Wednesday, April 2, 2014

Ream and run - two year followup.

Here are the radiographs of a 68 year old person from north of here. 

At that time when he presented to us two years ago, he could perform none of the 12 functions of the Simple Shoulder Test with his right arm.

Because of his desire to return to heavy use of his arm he desired a ream and run procedure.
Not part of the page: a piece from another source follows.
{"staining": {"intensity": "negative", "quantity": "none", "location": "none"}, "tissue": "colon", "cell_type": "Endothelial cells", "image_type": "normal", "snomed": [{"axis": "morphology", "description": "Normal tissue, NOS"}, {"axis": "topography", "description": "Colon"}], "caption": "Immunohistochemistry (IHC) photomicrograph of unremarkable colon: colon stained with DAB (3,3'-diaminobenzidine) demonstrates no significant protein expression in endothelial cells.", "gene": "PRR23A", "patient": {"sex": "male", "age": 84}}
Here is his operative note:

Degenerative joint disease right shoulder.
Right shoulder hemiarthroplasty with nonprosthetic glenoid arthroplasty.
Mr. _. is a patient with severe pain and loss of function of the right shoulder because of degenerative joint disease. Knowing in detail the alternatives as well as the risks of infection, neurovascular injury, stiffness, pain, weakness, fracture, component loosening, instability, glenoid arthritis, anesthetic complications and the need for revision surgery, the patient desires to proceed with the above-described procedure.
There was a total loss of articular cartilage over the humeral head and glenoid. The rotator cuff was intact. The quality of the bone was excellent. The structure of the humeral head and glenoid was distorted by the arthritis. There were degenerative cysts in the humeral head.
Ceftriaxone and Vancomycin were administered IV on time and will be discontinued at 24 hours. Antibiotic-containing irrigation fluid was used throughout this case.
Under satisfactory anesthesia, the shoulder was doubly prepped and draped in the usual manner. The shoulder was approached through a long anterior deltopectoral incision. The skin knife was discarded after the skin incision. The abundant scar in the humeroscapular motion interface was lysed.
The subscapularis was carefully incised from its insertion to the lesser tuberosity along with the subjacent capsule. The humerus was exposed by gentle external rotation. The medullary canal was entered and gently reamed to 12 mm. The humerus was prepared to receive the definitive humeral component, which was the 12 56 21 eccentric anterior to help manage posterior instability. This was assembled on the back table. All marginal osteophytes were excised.
Attention was then directed to the glenoid where a very careful iterative glenoid reaming was performed with a 56+2 glenoid reamer according to the establish University of Washington technique. The labrum was carefully preserved. Excellent contouring of the glenoid surface was achieved.
The wound was thoroughly irrigated. The humerus was treated with impaction autografting using bone harvested from the resected humeral head. Drill holes were placed at the anterior neck cut for reattachment of the subscapularis.
The definitive humeral prosthesis was inserted into the medullary canal paying careful attention to its register with respect to the reamed glenoid. A rotator interval plication was required to further provide posterior stability. A stable articulation was achieved.
The subscapularis was securely repaired to the sutures previously placed at the humeral neck cut. The wound was thoroughly irrigated and closed in layers. Dry sterile dressings were applied.
External rotation at the OR table with the subscapularis attached was to 45
The patient was returned to the recovery room in satisfactory condition with his arm in continuous passive motion. Our postoperative plan calls for continuous passive motion in the recovery room and on the floor and for the 150-degree assisted elevation program to be started today.

At his two year post-surgical followup he was performing all 12 of the Simple Shoulder Test functions.
His two year followup radiographs are shown here. Note the radiographic joint space and the use of the anteriorly eccentric humeral head as well as the absence of cement or plastic and the secure fixation of the humeral stem achieved by impaction grafting.

He is back to unrestricted use of his arm with a stable shoulder and a stable non-prosthetic glenoid arthroplasty.